You may decide that you shouldn’t have put a process in the background or the process is taking too long to execute. You can cancel a background process if you know its process ID.
The kill
command
terminates a process. This has the same result as using the
Finder’s Force Quit command. The
kill
command’s format is:
kill PID(s)
kill
terminates the designated process IDs (shown
under the PID heading in the ps
listing). If you
do not know the process ID, do a ps
first to
display the status of your processes.
In the following example, the sleep
n
command simply causes a process to
“go to sleep” for
n seconds. We enter two commands,
sleep
and who
, on the same
line, as a background process.
%(sleep 60; who)&
[1] 543 %ps
PID TT STAT TIME COMMAND 310 std S 0:00.52 -tcsh (tcsh) 543 std S 0:00.00 -tcsh (tcsh) 544 std S 0:00.01 sleep 60 545 std R+ 0:00.00 ps 459 p2 S+ 0:00.25 -tcsh (tcsh) %kill 544
# Terminated taylor console Feb 6 08:02 taylor ttyp1 Feb 6 08:30 taylor ttyp2 Feb 6 08:32 [1] Done ( sleep 60; who )

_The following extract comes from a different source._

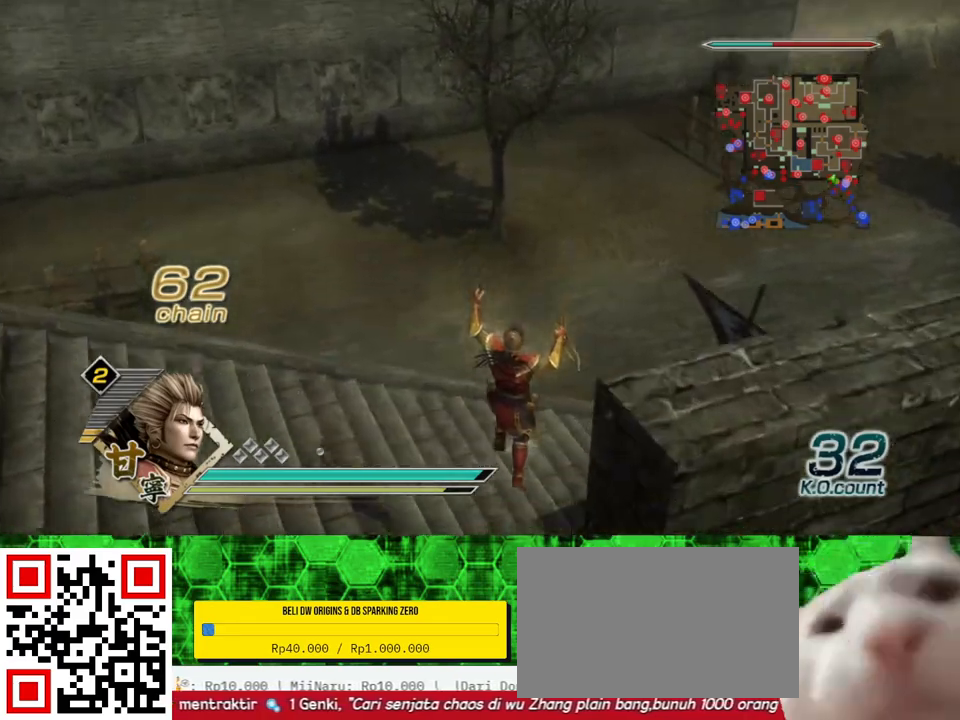
{"buttons": [], "left_stick": "up", "right_stick": "center", "events": [[167, "right_stick", "center"]]}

We decided that 60 seconds was too long to wait for the output of
who
. The ps
listing showed that
sleep
had the process ID number 544, so we use
this PID to kill the sleep
process. You should see a message like
“terminated” or
“killed”; if you
don’t, use another ps
command to
be sure the process has been killed.
In our example, the who
program is now executed
immediately, as it is no longer waiting on sleep
;
it lists the users logged into the system.
Some processes can be hard to kill. If a normal kill of these
processes is not working, enter kill
-9
PID
. This is a sure
kill and can destroy almost anything, including the shell that is
interpreting it.
In addition, if you’ve run an interpreted program (such as a shell script), you may not be able to kill all dependent processes by killing the interpreter process that got it all started; you may need to kill them individually. However, killing a process that is feeding data into a pipe generally kills any processes receiving that data.